La loi Macron s’applique-t-elle à eux ? Il semble que oui, et même de manière renforcée : pour eux, c’est quitte ou double et même rien ou double.
« Eux » ce sont François Hollande et Manuel Valls qui ont consacré le dimanche 13 à une révision de la loi El Khomri. En effet, beaucoup d’observateurs considèrent que, ou bien cette loi passe et a des effets positifs, ou bien la prochaine élection présidentielle donnera le pouvoir à la droite ou l’extrême droite. Bien entendu, d’autres effets peuvent jouer dans l’intervalle, comme l’amélioration de la situation économique, ainsi que la prévoit l’INSEE ou une dégradation de celle-ci, comme un ralentissement de la croissance des pays émergents peut le faire craindre ou une explosion plus brutale encore du brûlot du Moyen Orient.
La facétie de l’accroche de cet article mise à part, on peut s’étonner que le gouvernement ait utilisé l’artillerie lourde (l’article 49-3) pour une loi concernant le travail dominical qui a si peu d’impact et qu’il se refuse à y avoir recours pour une loi autrement importante. On peut aussi regretter qu’il n’ait pas mené une concertation plus intense avant de faire connaître ses propositions et qu’il n’ait pas mieux géré le calendrier : une présentation au début de l’été eût probablement évité les manifestations lycéennes et étudiantes.
Sur le fond, comme le débat parlementaire peut apporter bien des modifications, il est encore difficile de savoir si cette loi serait un profond bouleversement ou une retouche à la marge.
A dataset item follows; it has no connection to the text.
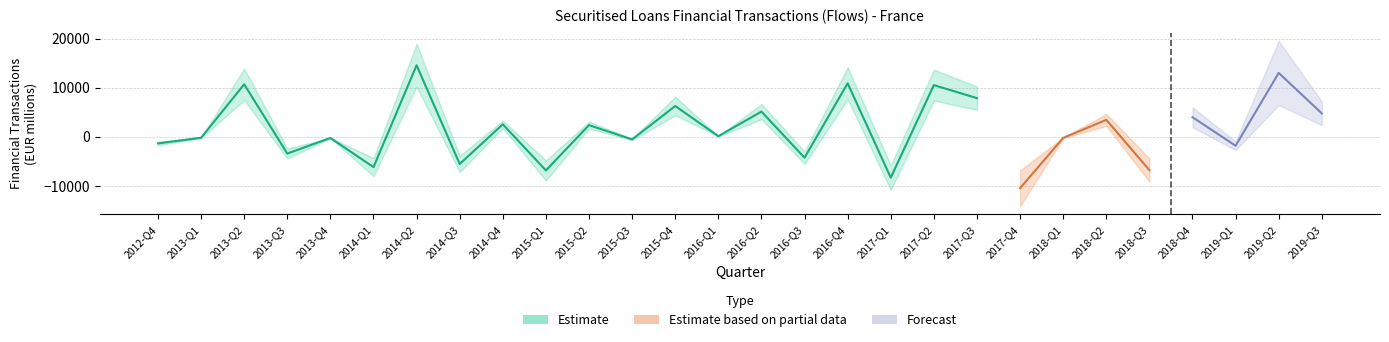

What is the label of the 20th point from the left?

2017-Q3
Les deux thèses s’affrontent sans que l’on puisse conclure de façon nette. C’est l’expérience, si elle se fait, qui apportera la conclusion. Mais d’ores et déjà on peut faire un constat : comme le constate M. Fulla, auteur du livre « Les Socialistes français et l’économie (1944-1981) », Presses de Sciences Po, les choses sont peut-être en train de changer : avant, le PS au pouvoir se « résignait » au libéralisme. Aujourd’hui, il le revendique.
Ce changement a pour source une évidence : ce ne sont ni le gouvernement, ni les salariés, ni les étudiants qui créent des emplois. Ce sont les entrepreneurs. De sorte que les caresser dans le sens du poil pourrait les amener à une perspective plus confiante et à de réelles créations d’emplois. Ni le CICE ni le pacte de compétitivité ont eu un effet très marqué. Mais l’accumulation des positionnements et des gages pourrait jouer, surtout s’il se conjugue à une embellie de la situation économique et financière que la Banque Centrale Européenne s’efforce de mettre sur pieds.
Observons que le débat a jusqu’ici connu assez peu de débordements verbaux, au contraire de ce qui se passe sur le rôle de l’islam (voir par exemple l’affligeant dialogue entre Fethi Benslama et Michel Onfray dans l’Obs du 17 au 23 mars, dans lequel chacun se caricature exagérément en prétendant que c’est la vision de l’autre). Certes, une poignée d’étudiants (ou non) a maculé les murs de l’Université à Pau de slogans provocateurs. Certes, sur ce site un lecteur a pu estimer injustifiée la citation que j’avais faite d’un communiqué commun à trois centrales syndicales. Je dois reconnaître qu’elle était longue, trop longue ; mais la couper aurait fait manquer le but d’exposer clairement les points d’accrochage. Et par ailleurs, était mentionnée la tribune d’économistes prestigieux qui soutenait le projet de loi en montrant ses aspects positifs pour les oubliés du système, les faibles et les chômeurs. Serai-je accusé de partialité si je mentionne aujourd’hui qu’une autre tribune, allant en sens inverse, a été signée dans l’intervalle par des économistes tout aussi prestigieux comme Daniel Cohen (ENS), Thomas Piketti (Ecole d’économie de Paris), Marc Fleurbey (Princeton, après Paris et l’Université de Pau) ?
Les logiciens et mathématiciens ont mis en évidence des assertions indécidables. Ne pourrait-on espérer que pour une discipline comme l’économie, l’observation permette des consensus ? Le cas des réformes italiennes de Matteo Renzi, qui semblent avoir porté leurs fruits, pourrait être un tel terrain.
Et si ce n’est pas le cas, il nous restera l’humour. Dans la dispute qui l’opposait à notre cher Buffon, sur les tailles respectives des animaux de l’Amérique du nord et de l’Europe, Benjamin Franklin n’eut-il pas le dessus en envoyant à Buffon dans une malle le squelette d’un énorme élan ? Il fallu quelques décennies pour que l’on réalise avec Lamarck et Darwin que la taille des animaux et leur morphologie peuvent être corrélées à la dimension de leur territoire.
Pour les sans emplois, il vaudrait mieux ne pas attendre si longtemps.